French reporter allowed to stay in Indonesia | Pacific Beat

French reporter allowed to stay in Indonesia

French reporter allowed to stay in Indonesia

Updated 15 February 2012, 13:29 AEDT

Baudoin Koenig, a French independent TV documentary maker due to be expelled from Indonesia has today been allowed to stay in the country.

However his assistant, Carole Liorthois, has been deported back to France for having overstayed her tourist visa. The pair were arrested in the Indonesian province of West Papua on Wednesday after filming a student rally. Around 150 protesters were asking the Indonesian government for democracy and autonomy.

The Indonesian authorities changed their minds after France's ambassador to Indonesia intervened and sent a letter to the Minister of Human rights who's also in charge of immigration issues.

Presenter: Caroline Lafargue, Radio Australia's French service

Speaker: Baudoin Koenig, French independent TV documentary-maker

LAFARGUE: It's a partial victory for Baudoin Koenig who had to accept a compromise after having acknowledged he had made a mistake with his assistant's visa - a tourist visa which she overstayed one day.

KoeNIG: Today I'm allowed to stay until the 4th of June. It's a compromise. I can continue filming and interviewing - in Jakarta among other places, but of course I'm not allowed to go back to West Papua. I don't accept that. However all the people I am in contact with in West Papua as well as in Jakarta tell me it's a very important decision. It means that there are people here who accept the democratic principle. It's not the mandatory deportation system anymore. And nobody touched my report, my footage wasn't seized. On the whole it's a sign that soon foreigners will be allowed to report in West Papua and I hope that decision will serve as a precedent to improve the situation.

LAFARGUE: The French TV documentary-maker was allowed to stay in Indonesia by the very same Minister of Human Rights who declared two weeks ago that he was considering liberating political prisoners from West Papua. Baudoin Koenig is working on a documentary film exploring Indonesia's history since 1945 and its founding principle: Pancasila- unity in diversity. This led him logically to West Papua- an Indonesian province mainly populated by Melanesian Christians and where a low level pro-independence insurgency has been waged against rule from Jakarta by the Free Papua Movement, the OPM. There were again clashes between Papuan autonomists and Indonesian police earlier this week.

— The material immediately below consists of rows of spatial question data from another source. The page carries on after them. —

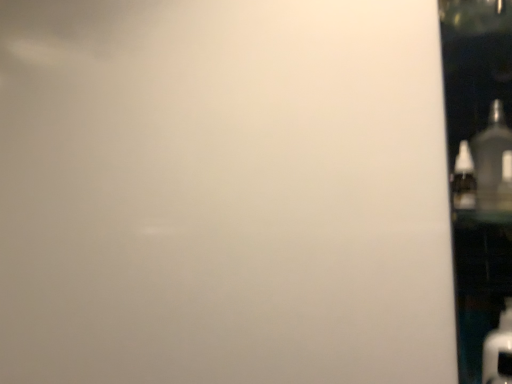
What do you see at coordinates (480, 181) in the screenshot? The image size is (512, 384). I see `transparent glass door at right` at bounding box center [480, 181].

The height and width of the screenshot is (384, 512). What are the coordinates of `transparent glass door at right` in the screenshot? It's located at (480, 181).

Is clear plastic bottle at right, which is counted as the 2th bottle, starting from the right, aimed at transparent glass door at right?

Yes, clear plastic bottle at right, which is counted as the 2th bottle, starting from the right, is facing transparent glass door at right.

Between point (456, 201) and point (488, 294), which one is positioned in front?

The point (456, 201) is more forward.

Considering the positions of objects clear plastic bottle at right, the 1th bottle from the left, and transparent glass door at right in the image provided, who is in front, clear plastic bottle at right, the 1th bottle from the left, or transparent glass door at right?

transparent glass door at right.

Can you confirm if clear plastic bottle at right, which is counted as the 2th bottle, starting from the right, is positioned to the left of transparent glass door at right?

Yes.

Locate an element on the screen. bottle that is the 1st object above the transparent glass door at right (from a real-world perspective) is located at coordinates (463, 179).

Is transparent glass door at right bigger or smaller than clear plastic bottle at right, which is counted as the 2th bottle, starting from the right?

Considering their sizes, transparent glass door at right takes up more space than clear plastic bottle at right, which is counted as the 2th bottle, starting from the right.

Consider the image. From the image's perspective, relative to clear plastic bottle at right, the 1th bottle from the left, is transparent glass door at right above or below?

Based on their image positions, transparent glass door at right is located beneath clear plastic bottle at right, the 1th bottle from the left.

Is transparent glass door at right next to clear plastic bottle at right, which is counted as the 2th bottle, starting from the right?

They are not placed beside each other.

From a real-world perspective, relative to clear plastic bottle at right, which is counted as the 2th bottle, starting from the right, is matte black bottle at right, the 2th bottle viewed from the left, vertically above or below?

From a real-world perspective, matte black bottle at right, the 2th bottle viewed from the left, is physically above clear plastic bottle at right, which is counted as the 2th bottle, starting from the right.

Could you measure the distance between matte black bottle at right, the 2th bottle viewed from the left, and clear plastic bottle at right, which is counted as the 2th bottle, starting from the right?

The distance of matte black bottle at right, the 2th bottle viewed from the left, from clear plastic bottle at right, which is counted as the 2th bottle, starting from the right, is 1.37 inches.

Considering the sizes of objects matte black bottle at right, the 2th bottle viewed from the left, and clear plastic bottle at right, the 1th bottle from the left, in the image provided, who is smaller, matte black bottle at right, the 2th bottle viewed from the left, or clear plastic bottle at right, the 1th bottle from the left,?

clear plastic bottle at right, the 1th bottle from the left.

Is matte black bottle at right, the 2th bottle viewed from the left, not close to clear plastic bottle at right, the 1th bottle from the left?

No, matte black bottle at right, the 2th bottle viewed from the left, is not far from clear plastic bottle at right, the 1th bottle from the left.

From the image's perspective, is clear plastic bottle at right, which is counted as the 2th bottle, starting from the right, under matte black bottle at right, the 2th bottle viewed from the left?

Correct, clear plastic bottle at right, which is counted as the 2th bottle, starting from the right, appears lower than matte black bottle at right, the 2th bottle viewed from the left, in the image.

Looking at this image, is clear plastic bottle at right, the 1th bottle from the left, not close to matte black bottle at right, the 2th bottle viewed from the left?

That's not correct — clear plastic bottle at right, the 1th bottle from the left, is a little close to matte black bottle at right, the 2th bottle viewed from the left.

Considering their positions, is clear plastic bottle at right, the 1th bottle from the left, located in front of or behind matte black bottle at right, placed as the 1th bottle when sorted from right to left?

clear plastic bottle at right, the 1th bottle from the left, is behind matte black bottle at right, placed as the 1th bottle when sorted from right to left.

Can you confirm if clear plastic bottle at right, which is counted as the 2th bottle, starting from the right, is smaller than matte black bottle at right, the 2th bottle viewed from the left?

Yes.

Is transparent glass door at right looking in the opposite direction of matte black bottle at right, the 2th bottle viewed from the left?

That's right, transparent glass door at right is facing away from matte black bottle at right, the 2th bottle viewed from the left.

Can we say transparent glass door at right lies outside matte black bottle at right, the 2th bottle viewed from the left?

Yes, transparent glass door at right is not within matte black bottle at right, the 2th bottle viewed from the left.

Is transparent glass door at right with matte black bottle at right, placed as the 1th bottle when sorted from right to left?

They are not placed beside each other.

Based on their positions, is matte black bottle at right, the 2th bottle viewed from the left, located to the left or right of transparent glass door at right?

matte black bottle at right, the 2th bottle viewed from the left, is to the left of transparent glass door at right.

Is matte black bottle at right, placed as the 1th bottle when sorted from right to left, not near transparent glass door at right?

They are positioned close to each other.

From the image's perspective, which object appears higher, matte black bottle at right, the 2th bottle viewed from the left, or transparent glass door at right?

From the image's view, matte black bottle at right, the 2th bottle viewed from the left, is above.

From a real-world perspective, is matte black bottle at right, the 2th bottle viewed from the left, located higher than transparent glass door at right?

Yes, from a real-world perspective, matte black bottle at right, the 2th bottle viewed from the left, is over transparent glass door at right

This screenshot has width=512, height=384. Find the location of `glass door that is below the clear plastic bottle at right, the 1th bottle from the left (from the image's perspective)`. glass door that is below the clear plastic bottle at right, the 1th bottle from the left (from the image's perspective) is located at coordinates (480, 181).

From a real-world perspective, starting from the transparent glass door at right, which bottle is the 1st one vertically above it? Please provide its 2D coordinates.

[(463, 179)]

Which object lies nearer to the anchor point transparent glass door at right, matte black bottle at right, placed as the 1th bottle when sorted from right to left, or clear plastic bottle at right, which is counted as the 2th bottle, starting from the right?

Among the two, matte black bottle at right, placed as the 1th bottle when sorted from right to left, is located nearer to transparent glass door at right.

When comparing their distances from clear plastic bottle at right, the 1th bottle from the left, does matte black bottle at right, the 2th bottle viewed from the left, or transparent glass door at right seem further?

transparent glass door at right.

Consider the image. From the image, which object appears to be nearer to matte black bottle at right, the 2th bottle viewed from the left, clear plastic bottle at right, which is counted as the 2th bottle, starting from the right, or transparent glass door at right?

The object closer to matte black bottle at right, the 2th bottle viewed from the left, is clear plastic bottle at right, which is counted as the 2th bottle, starting from the right.

Looking at the image, which one is located closer to clear plastic bottle at right, which is counted as the 2th bottle, starting from the right, transparent glass door at right or matte black bottle at right, placed as the 1th bottle when sorted from right to left?

matte black bottle at right, placed as the 1th bottle when sorted from right to left, lies closer to clear plastic bottle at right, which is counted as the 2th bottle, starting from the right, than the other object.

Based on their spatial positions, is transparent glass door at right or clear plastic bottle at right, the 1th bottle from the left, closer to matte black bottle at right, placed as the 1th bottle when sorted from right to left?

clear plastic bottle at right, the 1th bottle from the left, is positioned closer to the anchor matte black bottle at right, placed as the 1th bottle when sorted from right to left.

From the image, which object appears to be nearer to transparent glass door at right, clear plastic bottle at right, the 1th bottle from the left, or matte black bottle at right, placed as the 1th bottle when sorted from right to left?

Among the two, matte black bottle at right, placed as the 1th bottle when sorted from right to left, is located nearer to transparent glass door at right.

Identify the location of bottle between transparent glass door at right and clear plastic bottle at right, the 1th bottle from the left, from front to back. Image resolution: width=512 pixels, height=384 pixels. (493, 162).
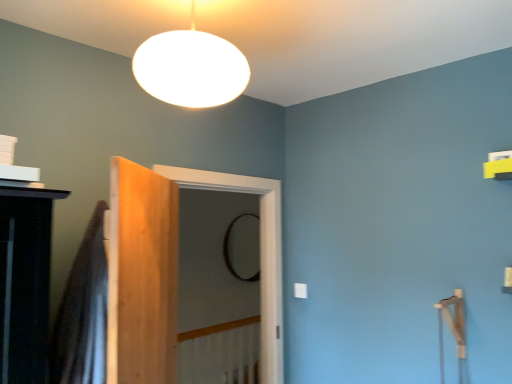
Identify the location of translucent fabric shower curtain at left. (83, 313).

This screenshot has width=512, height=384. Describe the element at coordinates (83, 313) in the screenshot. I see `translucent fabric shower curtain at left` at that location.

Find the location of `white matte/soft lampshade at upper center`. white matte/soft lampshade at upper center is located at coordinates (191, 68).

Locate an element on the screen. Image resolution: width=512 pixels, height=384 pixels. clear glass screen door at center is located at coordinates (216, 259).

The height and width of the screenshot is (384, 512). What do you see at coordinates (142, 275) in the screenshot?
I see `light brown wood door at center` at bounding box center [142, 275].

Find the location of `translucent fabric shower curtain at left`. translucent fabric shower curtain at left is located at coordinates (83, 313).

Considering the sizes of objects clear glass screen door at center and light brown wood door at center in the image provided, who is smaller, clear glass screen door at center or light brown wood door at center?

light brown wood door at center is smaller.

From the image's perspective, is clear glass screen door at center located above or below light brown wood door at center?

clear glass screen door at center is situated lower than light brown wood door at center in the image.

Considering the points (216, 314) and (152, 313), which point is in front, point (216, 314) or point (152, 313)?

The point (152, 313) is more forward.

In the image, is light brown wood door at center positioned in front of or behind translucent fabric shower curtain at left?

Clearly, light brown wood door at center is behind translucent fabric shower curtain at left.

Considering the relative sizes of light brown wood door at center and translucent fabric shower curtain at left in the image provided, is light brown wood door at center thinner than translucent fabric shower curtain at left?

Result: Yes, light brown wood door at center is thinner than translucent fabric shower curtain at left.

Can you confirm if light brown wood door at center is shorter than translucent fabric shower curtain at left?

Incorrect, the height of light brown wood door at center does not fall short of that of translucent fabric shower curtain at left.

How far apart are light brown wood door at center and white matte/soft lampshade at upper center?

The distance of light brown wood door at center from white matte/soft lampshade at upper center is 19.24 inches.

Is light brown wood door at center far away from white matte/soft lampshade at upper center?

That's not correct — light brown wood door at center is a little close to white matte/soft lampshade at upper center.

Does light brown wood door at center appear on the left side of white matte/soft lampshade at upper center?

Correct, you'll find light brown wood door at center to the left of white matte/soft lampshade at upper center.

Does light brown wood door at center have a greater height compared to white matte/soft lampshade at upper center?

Indeed, light brown wood door at center has a greater height compared to white matte/soft lampshade at upper center.

Is black glass mirror at center far away from light brown wood door at center?

Yes, black glass mirror at center and light brown wood door at center are located far from each other.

KoeNIG: We have met Neles Tebay, the chairman of the University of Theology in Jayapura, a catholic priest involved in the peace negotiations between West Papuans and Jakarta. And on our way back to the hotel, we've come past a student's demonstration - so we started filming it. There were around 100-150 persons. It was organised by the West Papua National Committee. On the banners, the slogans were: "Respect democracy" and "autonomy for West Papua". This demonstration was very peaceful. And we have been arrested in front of 30 local journalists. I felt aggressively from the two Indonesian policemen who bumped into me until I show them my press card. And then we spent 7 hours in the immigration office.

LAFARGUE: What did they ask you during the seven hours?

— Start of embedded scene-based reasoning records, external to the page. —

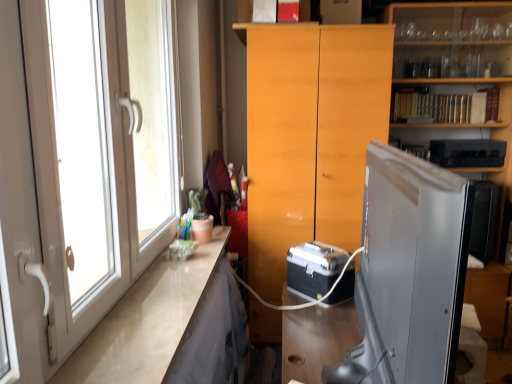
Question: From the image's perspective, would you say black plastic microwave at upper right, arranged as the 1th appliance when viewed from the top, is shown under white glossy counter top at left?

Choices:
 (A) no
 (B) yes

Answer: (A)

Question: Can you confirm if black plastic microwave at upper right, the 2th appliance when ordered from left to right, is wider than white glossy counter top at left?

Choices:
 (A) no
 (B) yes

Answer: (A)

Question: Is black plastic microwave at upper right, arranged as the 1th appliance when viewed from the back, smaller than white glossy counter top at left?

Choices:
 (A) no
 (B) yes

Answer: (B)

Question: Is the depth of black plastic microwave at upper right, acting as the 2th appliance starting from the bottom, less than that of white glossy counter top at left?

Choices:
 (A) yes
 (B) no

Answer: (B)

Question: Can white glossy counter top at left be found inside black plastic microwave at upper right, the 1th appliance when ordered from right to left?

Choices:
 (A) yes
 (B) no

Answer: (B)

Question: Does black plastic microwave at upper right, the 2th appliance when ordered from left to right, appear on the left side of white glossy counter top at left?

Choices:
 (A) no
 (B) yes

Answer: (A)

Question: Is metallic silver briefcase at center, which is counted as the 1th appliance, starting from the left, located outside white glossy door at left?

Choices:
 (A) no
 (B) yes

Answer: (B)

Question: Considering the relative sizes of metallic silver briefcase at center, the second appliance viewed from the right, and white glossy door at left in the image provided, is metallic silver briefcase at center, the second appliance viewed from the right, wider than white glossy door at left?

Choices:
 (A) no
 (B) yes

Answer: (B)

Question: Does metallic silver briefcase at center, which is counted as the 1th appliance, starting from the left, have a larger size compared to white glossy door at left?

Choices:
 (A) yes
 (B) no

Answer: (B)

Question: Could you tell me if metallic silver briefcase at center, acting as the 1th appliance starting from the bottom, is facing white glossy door at left?

Choices:
 (A) yes
 (B) no

Answer: (B)

Question: Is metallic silver briefcase at center, the second appliance from the back, looking in the opposite direction of white glossy door at left?

Choices:
 (A) yes
 (B) no

Answer: (B)

Question: From a real-world perspective, is metallic silver briefcase at center, which is the 2th appliance from top to bottom, on top of white glossy door at left?

Choices:
 (A) no
 (B) yes

Answer: (A)

Question: Is metallic silver briefcase at center, the second appliance from the back, located outside white glossy counter top at left?

Choices:
 (A) yes
 (B) no

Answer: (A)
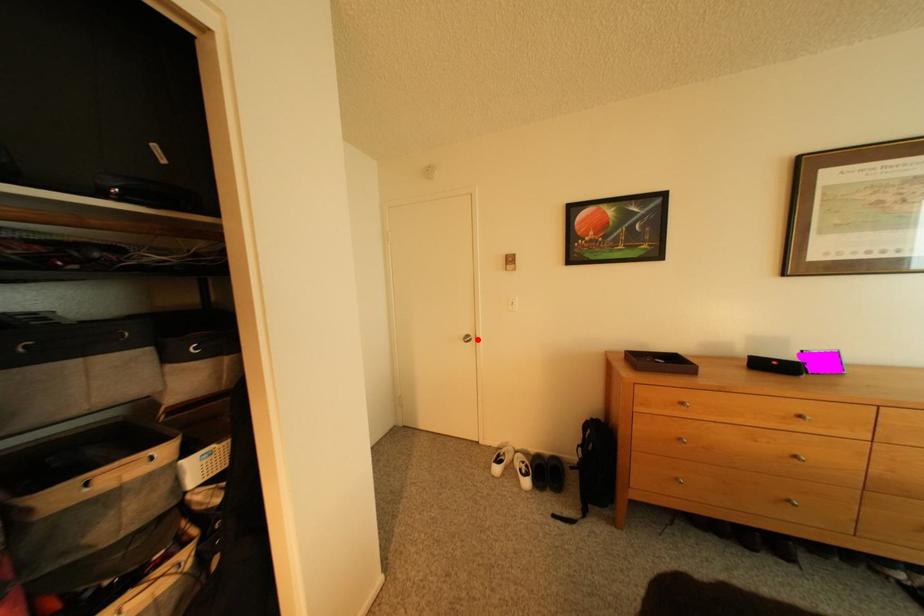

KoeNIG: They kept asking the same questions: what are you doing here? Why do you film a demonstration which is against the Indonesian government?

LAFARGUE: Baudoin Koenig spent only six and a half hours reporting in West Papua before being arrested and transferred to Jakarta. The status of foreign journalists in West Papua is not clear. Mr Koenig says the Indonesian immigration was rather ambiguous in the issuing of his journalist visa.

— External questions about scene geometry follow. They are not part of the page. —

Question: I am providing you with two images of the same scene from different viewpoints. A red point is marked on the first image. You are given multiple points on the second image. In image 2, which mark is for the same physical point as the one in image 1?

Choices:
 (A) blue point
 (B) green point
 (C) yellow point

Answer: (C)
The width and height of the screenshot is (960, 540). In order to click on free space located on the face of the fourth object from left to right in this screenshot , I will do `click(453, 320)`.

KoeNIG: The director of the immigration service has organised a press conference straight way, in which he has given false information. He has claimed that we didn't have a journalist visa or special arrangements, etc. which isn't true. I've lodged my journalist visa application in February. My papers are in order. But my visa can be read two ways: on my permit, there's a first line that says: the filming will take place in Aceh, Jakarta, Sumatra. Kalimantan, etc., and when it comes to West Papua, there's no mention of Jayapura. But on the other hand, there's a second line that says I can report everywhere in Indonesia except in Poso- in Sulawesi- because there has been a conflict between Christians and Muslims over there.

LAFARGUE: Baudoin Koenig's documentary is to be broadcast on the Franco-German ARTE television network.